Cette sortie de Doug Ford intervient quelques jours après que Justin Trudeau ait annoncé une suspension de trois ans de la taxe carbone pour le transport de l’huile de chauffage dans les foyers des Maritimes.

« Le fédéral doit se réveiller et traiter tous les canadiens de la même facon », a lancé ministre de l’Énergie Todd Smith, en chambre à Queen’s Park, ce mardi, accusant le gouvernement Trudeau de rendre la vie des Ontariens moins abordable.

« Pas d’autres d’exclusion à venir » sur la taxe carbone assure le fédéral

À Ottawa, les différents ministres du gouvernement Trudeau ont insisté ce mardi sur le fait que cette annonce visait à s’adapter à la situation particulière de l’Atlantique et qu’elle ne consiste pas en un premier pas pour exempter les autres provinces de la taxe carbone.

« Il n’y aura plus d’autres d’exclusion à venir », a tranché le ministre des Ressources naturelles Jonathan Wilkinson.
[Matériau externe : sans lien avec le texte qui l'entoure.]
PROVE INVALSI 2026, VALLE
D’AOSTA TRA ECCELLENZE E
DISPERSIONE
« On a une approche nationale qui prend en considération des réalités régionales », a commenté de son côté le seul représentant albertain au conseil des ministres, Randy Boissonnault.

La première ministre de l’Alberta Danielle Smith, à l’image de ses homologues ailleurs au pays, a demandé à ce que la taxe carbone soit supprimée. Dans les derniers jours, le chef conservateur Pierre Poilievre, dont le parti réclame l’annulation de cette taxe depuis plus d’un an, a vivement critiqué cette « volte-face ».
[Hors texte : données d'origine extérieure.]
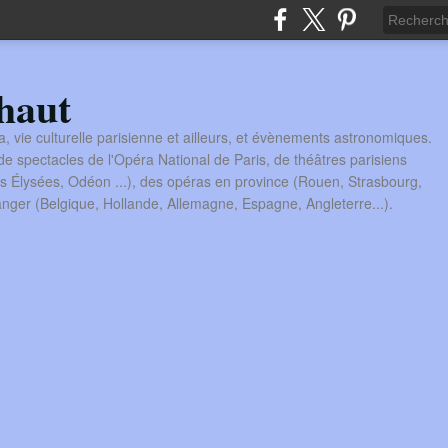
haut
a, vie culturelle parisienne et ailleurs, et évènements astronomiques.
 spectacles de l'Opéra National de Paris, de théâtres parisiens
s Élysées, Odéon ...), des opéras en province (Rouen, Strasbourg,
tranger (Belgique, Hollande, Allemagne, Espagne, Angleterre...).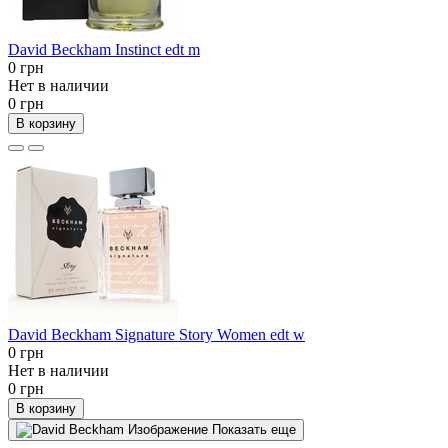
David Beckham Instinct edt m
0 грн
Нет в наличии
0 грн
В корзину
David Beckham Signature Story Women edt w
0 грн
Нет в наличии
0 грн
В корзину
Показать еще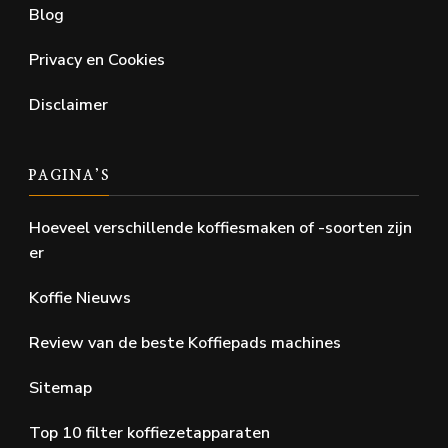
Blog
Privacy en Cookies
Disclaimer
PAGINA’S
Hoeveel verschillende koffiesmaken of -soorten zijn
er
Koffie Nieuws
Review van de beste Koffiepads machines
Sitemap
Top 10 filter koffiezetapparaten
« Pourquoi les députés libéraux à Thunder Bay, North Bay, Sudbury, Sault-Sainte-Marie et d’autres communautés où il fait un froid glacial ne bénéficient pas de la même pause (sur la taxe carbone)? Est-ce parce que leur député libéral local est complètement inutile? », a-t-il attaqué lundi à la période des questions.

Le ministre des Ressources naturelles a indiqué qu’il ramènerait sur la table à l’intention des provinces le Programme pour la conversion abordable du mazout à la thermopompe. Ce dernier permet aux propriétaires, à l’installation d’une thermopompe, de recevoir jusqu’à 15 000 $ du fédéral, un montant bonifié de 5000 $ lors de l’annonce de la semaine dernière. Pour être éligibles à ce programme via le système provincial, les provinces doivent égaliser le 5000 $ qu’Ottawa met sur la table. Jusqu’à présent, seules l’Île-du-Prince-Édouard, la Nouvelle-Écosse et Terre-Neuve-et-Labrador ont accepté l’offre.

« Nous y retournons pour offrir cela à toutes les provinces (…). Nous sommes prêts à commencer ces conversations demain. J’ai déjà joint certains de mes collègues (provinciaux) dans les derniers jours et je vais tous les joindre dans les prochains jours », a invité le ministre Wilkinson.